__DATA FOR THE TASK__:
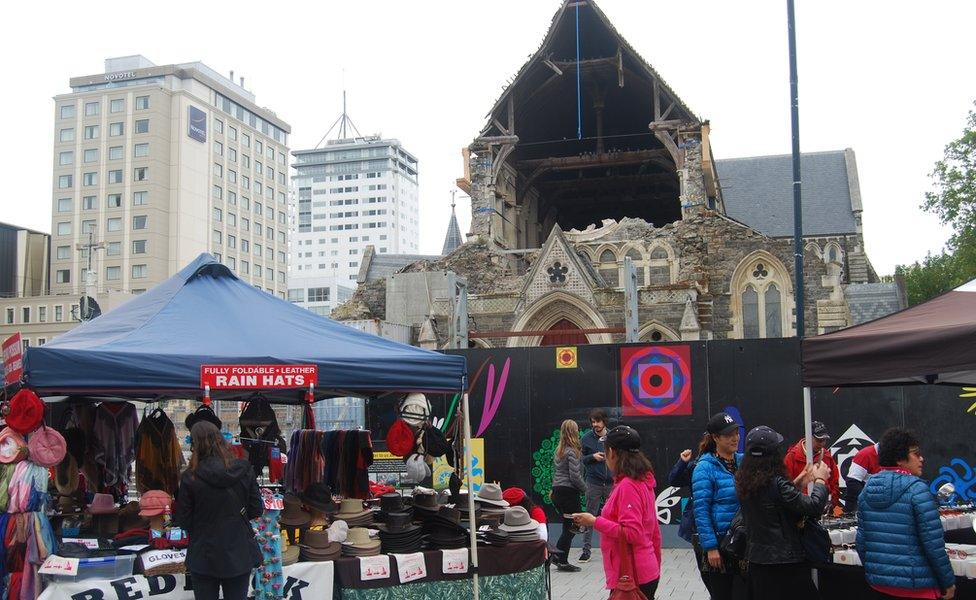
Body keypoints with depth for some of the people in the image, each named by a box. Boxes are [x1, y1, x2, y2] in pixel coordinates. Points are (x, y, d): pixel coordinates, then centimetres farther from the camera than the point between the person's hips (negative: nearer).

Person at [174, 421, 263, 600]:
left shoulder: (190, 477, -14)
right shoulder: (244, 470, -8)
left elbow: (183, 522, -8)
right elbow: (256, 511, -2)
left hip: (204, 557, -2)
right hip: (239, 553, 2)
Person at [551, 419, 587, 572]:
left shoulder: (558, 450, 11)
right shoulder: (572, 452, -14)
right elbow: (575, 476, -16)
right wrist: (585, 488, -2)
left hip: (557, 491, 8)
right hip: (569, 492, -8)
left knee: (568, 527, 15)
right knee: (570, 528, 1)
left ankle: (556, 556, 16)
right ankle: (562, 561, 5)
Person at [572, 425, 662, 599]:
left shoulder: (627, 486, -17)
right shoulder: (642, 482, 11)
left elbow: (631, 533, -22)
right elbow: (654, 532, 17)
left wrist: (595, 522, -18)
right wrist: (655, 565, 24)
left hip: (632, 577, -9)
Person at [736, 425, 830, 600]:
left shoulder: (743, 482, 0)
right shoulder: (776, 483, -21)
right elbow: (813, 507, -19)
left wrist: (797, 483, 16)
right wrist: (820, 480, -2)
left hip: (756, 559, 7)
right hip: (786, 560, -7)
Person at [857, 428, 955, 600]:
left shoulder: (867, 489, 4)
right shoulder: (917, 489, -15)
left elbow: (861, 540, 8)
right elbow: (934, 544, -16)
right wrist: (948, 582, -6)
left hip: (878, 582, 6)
--
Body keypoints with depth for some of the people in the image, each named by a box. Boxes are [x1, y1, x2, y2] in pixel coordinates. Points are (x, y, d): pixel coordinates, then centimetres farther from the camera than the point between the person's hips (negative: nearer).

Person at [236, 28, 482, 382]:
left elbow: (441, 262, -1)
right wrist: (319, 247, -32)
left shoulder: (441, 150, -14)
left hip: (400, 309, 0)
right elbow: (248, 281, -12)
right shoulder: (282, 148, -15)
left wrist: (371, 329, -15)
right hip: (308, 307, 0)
* * *
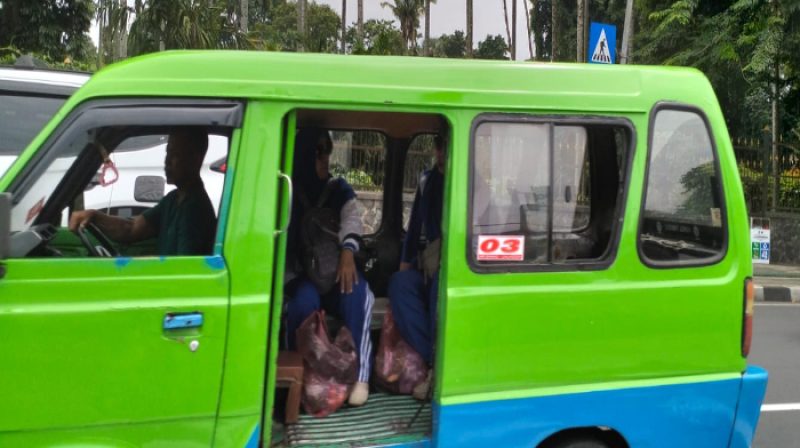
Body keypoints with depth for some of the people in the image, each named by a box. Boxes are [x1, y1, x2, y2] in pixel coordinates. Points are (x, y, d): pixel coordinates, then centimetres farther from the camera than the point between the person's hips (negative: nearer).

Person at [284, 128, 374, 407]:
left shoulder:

__EXERCISE DETAILS__: If a line in the material holds "elbow", copy it.

__OUTPUT BELOW__:
left elbow: (183, 522, -8)
right elbow: (256, 511, -2)
right elbow: (575, 476, -16)
left elbow: (631, 533, -22)
right elbow: (654, 532, 17)
right elbow: (813, 507, -19)
left elbow: (861, 540, 8)
right elbow: (934, 544, -16)
left elbow: (441, 262, -1)
right elbow: (248, 281, -12)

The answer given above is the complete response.